MSC aus Italien ist die erste große Kreuzfahrtgesellschaft, die ein Schiff auf Kuba im Heimathafen Havanna stationiert hat

Mein Hof, mein Tabak, meine Kinder. Breitbeinig steht Benito Camejo in der Scheune. Wie John Wayne, fällt einem der Reisenden ein, aber natürlich gäbe er hier auf Kuba auch einen glaubwürdigen Ernest Hemingway ab – vielleicht weniger schüchtern. Mit selbstbewusst aufgeplustertem Schnurrbart und, muss man das wirklich noch sagen, dicker Zigarre in der Hand erzählt Camejo über Tabakanbau. „Ich verkaufe 90 Prozent an den Staat und 20 Prozent für mich“, sagt der 45-Jährige und sammelt die Lacher ein für diese Andeutung von Schlitzohrigkeit.

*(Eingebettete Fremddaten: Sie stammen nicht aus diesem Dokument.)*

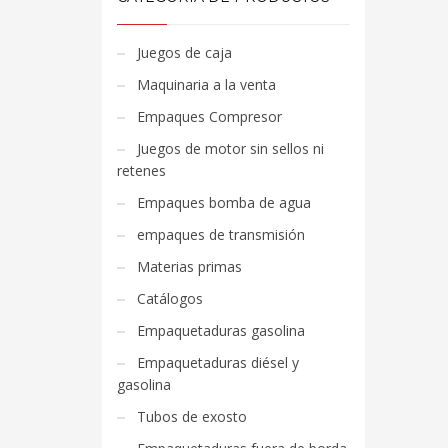
Juegos de caja
Maquinaria a la venta
Empaques Compresor
Juegos de motor sin sellos ni
retenes
Empaques bomba de agua
empaques de transmisión
Materias primas
Catálogos
Empaquetaduras gasolina
Empaquetaduras diésel y
gasolina
Tubos de exosto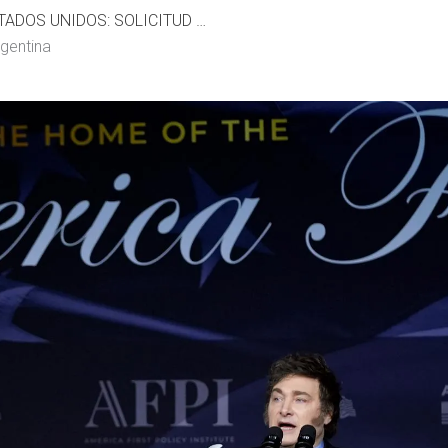
EXENCIÓN DE VISAS ESTADOS UNIDOS: SOLICITUD DE ARGENTINA
rgentina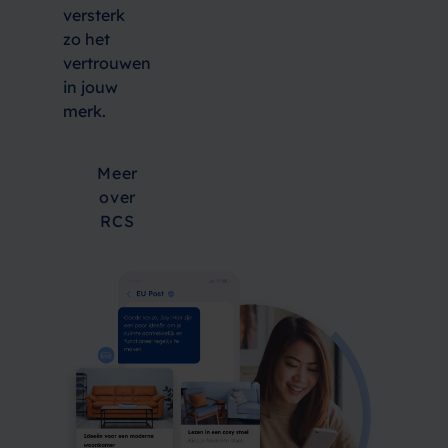
versterk
zo het
vertrouwen
in jouw
merk.
Meer
over
RCS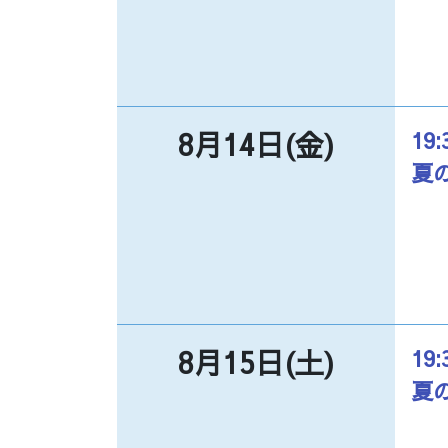
8月14日(金)
19:
夏
8月15日(土)
19:
夏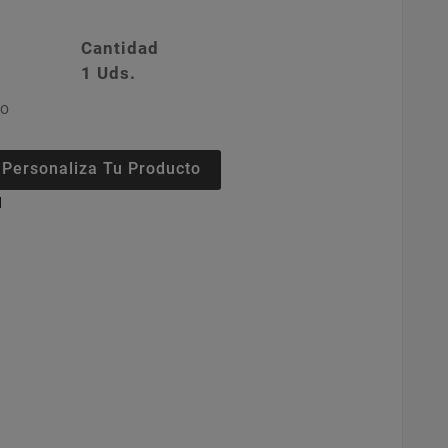
Cantidad
1 Uds.
DO
Personaliza Tu Producto
l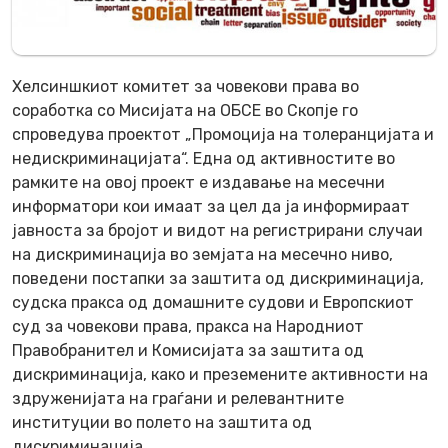
Хелсиншкиот комитет за човекови права во
соработка со Мисијата на ОБСЕ во Скопје го
спроведува проектот „Промоција на толеранцијата и
недискриминацијата“. Една од активностите во
рамките на овој проект е издавање на месечни
информатори кои имаат за цел да ја информираат
јавноста за бројот и видот на регистрирани случаи
на дискриминација во земјата на месечно ниво,
поведени постапки за заштита од дискриминација,
судска пракса од домашните судови и Европскиот
суд за човекови права, пракса на Народниот
Правобранител и Комисијата за заштита од
дискриминација, како и преземените активности на
здруженијата на граѓани и релевантните
институции во полето на заштита од
дискриминација.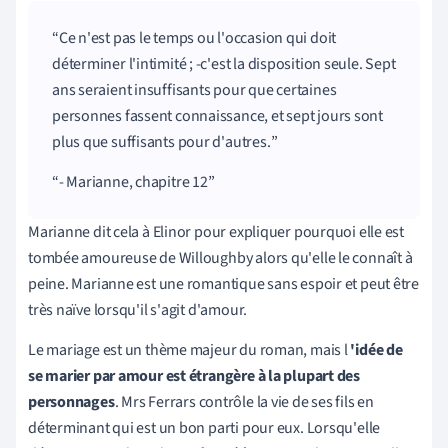
Ce n'est pas le temps ou l'occasion qui doit
déterminer l'intimité ; -c'est la disposition seule. Sept
ans seraient insuffisants pour que certaines
personnes fassent connaissance, et sept jours sont
plus que suffisants pour d'autres.
- Marianne, chapitre 12
Marianne dit cela à Elinor pour expliquer pourquoi elle est
tombée amoureuse de Willoughby alors qu'elle le connaît à
peine. Marianne est une romantique sans espoir et peut être
très naïve lorsqu'il s'agit d'amour.
Le mariage est un thème majeur du roman, mais l
'idée de
se marier par amour est étrangère à la plupart des
personnages
. Mrs Ferrars contrôle la vie de ses fils en
déterminant qui est un bon parti pour eux. Lorsqu'elle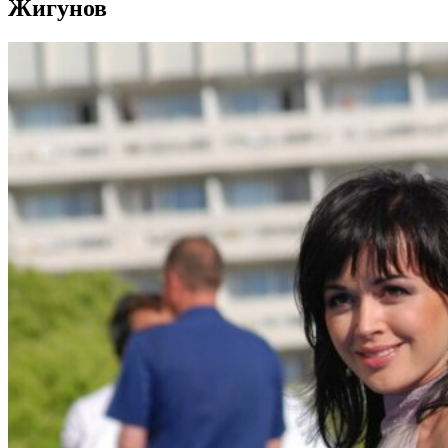
Жигунов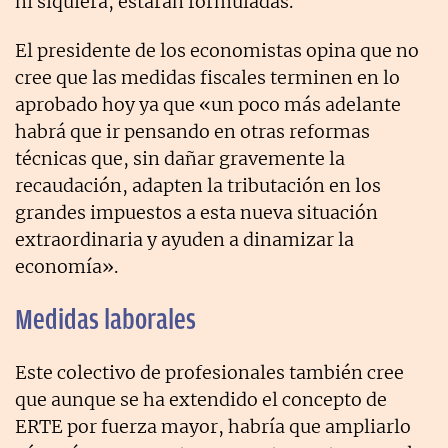
ni siquiera, estarán formuladas.
El presidente de los economistas opina que no
cree que las medidas fiscales terminen en lo
aprobado hoy ya que «un poco más adelante
habrá que ir pensando en otras reformas
técnicas que, sin dañar gravemente la
recaudación, adapten la tributación en los
grandes impuestos a esta nueva situación
extraordinaria y ayuden a dinamizar la
economía».
Medidas laborales
Este colectivo de profesionales también cree
que aunque se ha extendido el concepto de
ERTE por fuerza mayor, habría que ampliarlo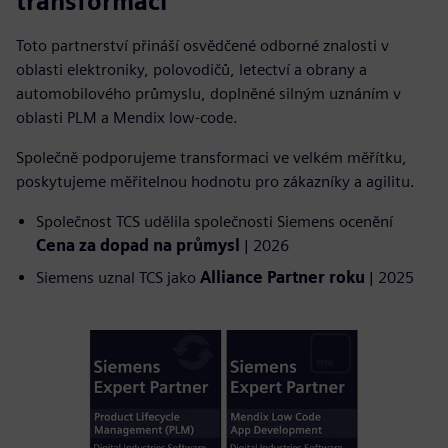
transformaci
Toto partnerství přináší osvědčené odborné znalosti v
oblasti elektroniky, polovodičů, letectví a obrany a
automobilového průmyslu, doplněné silným uznáním v
oblasti PLM a Mendix low-code.
Společně podporujeme transformaci ve velkém měřítku,
poskytujeme měřitelnou hodnotu pro zákazníky a agilitu.
Společnost TCS udělila společnosti Siemens ocenění
Cena za dopad na průmysl
| 2026
Siemens uznal TCS jako
Alliance Partner roku
| 2025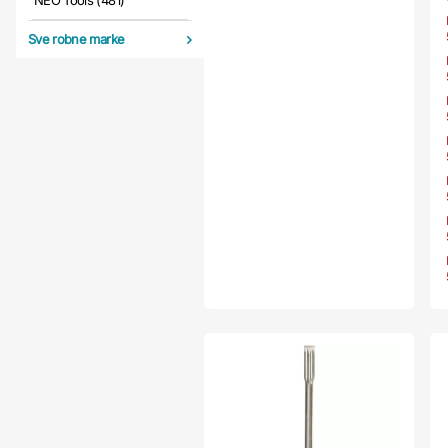
NEO Tools (481)
Sve robne marke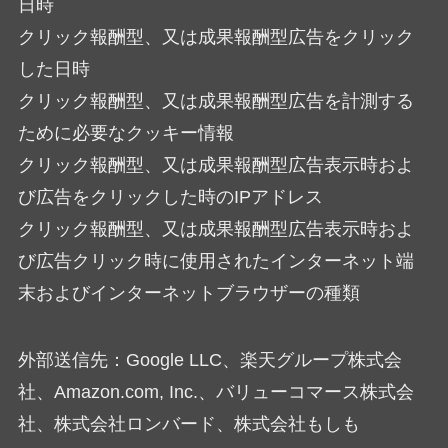
日時
クリック報酬型、又は成果報酬型広告をクリック
した日時
クリック報酬型、又は成果報酬型広告を計測する
ために必要なクッキー情報
クリック報酬型、又は成果報酬型広告表示時およ
び広告をクリックした時のIPアドレス
クリック報酬型、又は成果報酬型広告表示時およ
び広告クリック時に使用されたインターネット端
末およびインターネットブラウザーの種類
外部送信先：Google LLC、楽天グループ株式会
社、Amazon.com, Inc.、バリューコマース株式会
社、株式会社ロンバード、株式会社もしも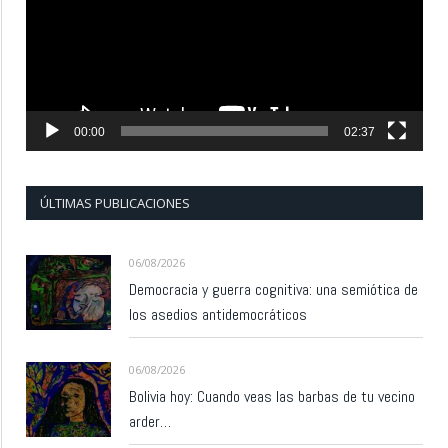
00:00
02:37
ÚLTIMAS PUBLICACIONES
06/08/2026
Democracia y guerra cognitiva: una semiótica de
los asedios antidemocráticos
06/08/2026
Bolivia hoy: Cuando veas las barbas de tu vecino
arder…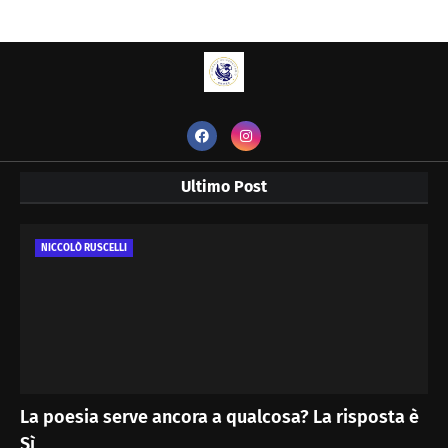
Ultimo Post
NICCOLÒ RUSCELLI
La poesia serve ancora a qualcosa? La risposta è
Sì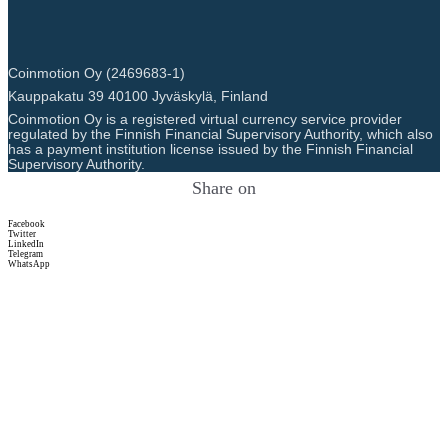
Coinmotion Oy (2469683-1)
Kauppakatu 39 40100 Jyväskylä, Finland
Coinmotion Oy is a registered virtual currency service provider
regulated by the Finnish Financial Supervisory Authority, which also
has a payment institution license issued by the Finnish Financial
Supervisory Authority.
Share on
Facebook
Twitter
LinkedIn
Telegram
WhatsApp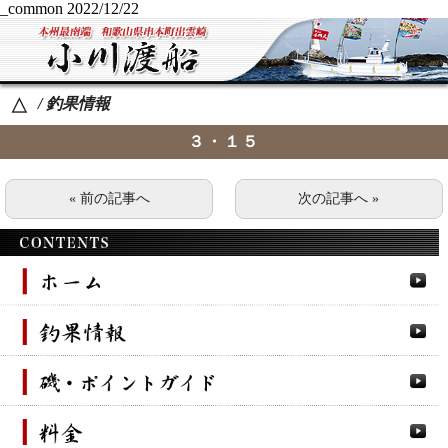
_common
2022/12/22
/ 釣果情報
△
３・１５
« 前の記事へ
次の記事へ »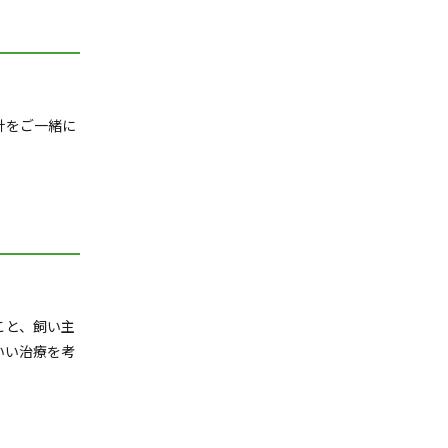
針をご一緒に
こと、飼い主
いい治療を考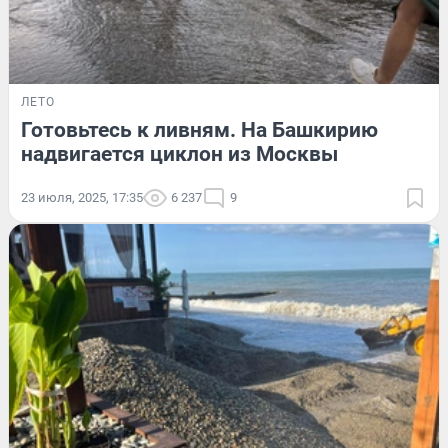
ЛЕТО
Готовьтесь к ливням. На Башкирию
надвигается циклон из Москвы
23 июля, 2025, 17:35
6 237
9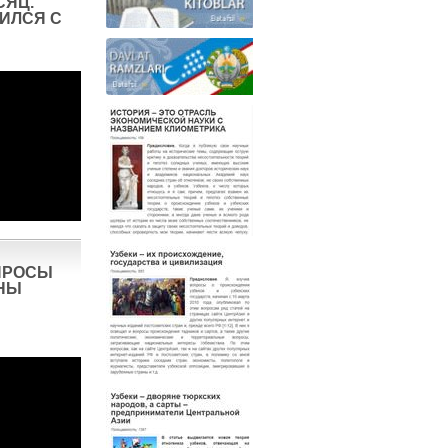
СЯЦ.
ИЛСЯ С
ПРОСЫ
НЫ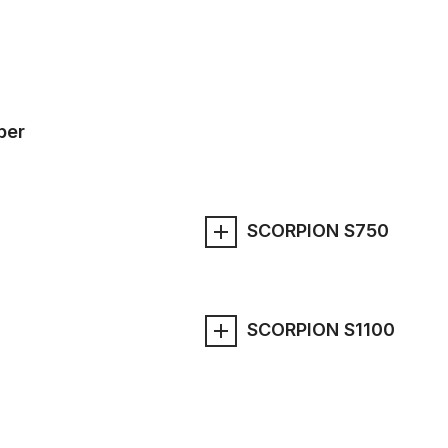
ber
SCORPION S750
SCORPION S1100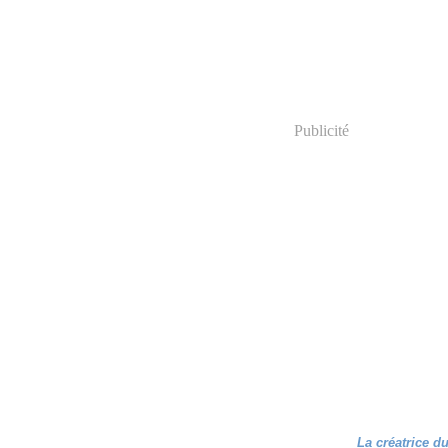
Publicité
La créatrice d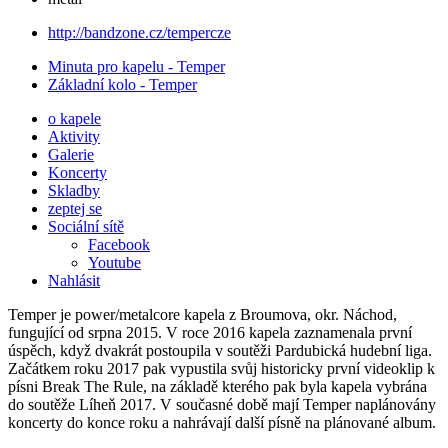
http://bandzone.cz/tempercze
Minuta pro kapelu - Temper
Základní kolo - Temper
o kapele
Aktivity
Galerie
Koncerty
Skladby
zeptej se
Sociální sítě
Facebook
Youtube
Nahlásit
Temper je power/metalcore kapela z Broumova, okr. Náchod,
fungující od srpna 2015. V roce 2016 kapela zaznamenala první
úspěch, když dvakrát postoupila v soutěži Pardubická hudební liga.
Začátkem roku 2017 pak vypustila svůj historicky první videoklip k
písni Break The Rule, na základě kterého pak byla kapela vybrána
do soutěže Líheň 2017. V současné době mají Temper naplánovány
koncerty do konce roku a nahrávají další písně na plánované album.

Seine Familie habe die Tabakfelder bei dem Ort Viñales auch nach der Revolution behalten dürfen. Camejo steht, wie er sagt, für die vierte Generation, „die fünfte gibt es auch schon, dafür habe ich gesorgt“.

Am frühen Nachmittag sind kurz hintereinander acht Busse angekommen, sie fuhrwerken vor und zurück und übertönen sogar empörenderweise den einen oder anderen Camejo-Witz. 13 Gruppen von einem Kreuzfahrtschiff sind an diesem Mittwoch nach Viñales gereist, Zentrum des kubanischen Tabakbaus, Nationalpark, Weltkulturerbe – und 190 Kilometer weit weg von Havanna, mehr als drei Busstunden pro Weg. Für Kreuzfahrer ist das enorm weit, denn an Land haben sie ja eigentlich nie Zeit: Heute Abend geht doch das Schiff!

Doch auf dieser Fahrt in den kubanischen Winter ist es anders, und das keineswegs nur, weil da ein Land ist, welches bei 21 Grad fröstelt und im Januar den Rasen mäht. Denn die italienische Mediterranean Shipping Company (MSC) ist die erste große Kreuzfahrtgesellschaft, die ein Schiff im Heimathafen Havanna positioniert hat. Möglich macht das der warme Wind des Wandels, der über Kuba weht: Die Öffnung für westliche Touristen, für Marktwirtschaft und, unter uns, für Euros als Zahlungsmittel in touristischen Zentren. Und weil „die Entscheidung für eine Kreuzfahrt über die Route fällt“, wie eine Firmensprecherin sagt, bleibt die „MSC Opera“ auch etwas mehr als zwei Tage und Nächte in Havanna; daneben fährt sie in der üblichen Tagesausflugsmanier im Laufe einer Woche die allbekannten Nebenziele Montego Bay (Jamaika), Cozumel (Mexiko) und Georgetown auf den Cayman-Inseln an.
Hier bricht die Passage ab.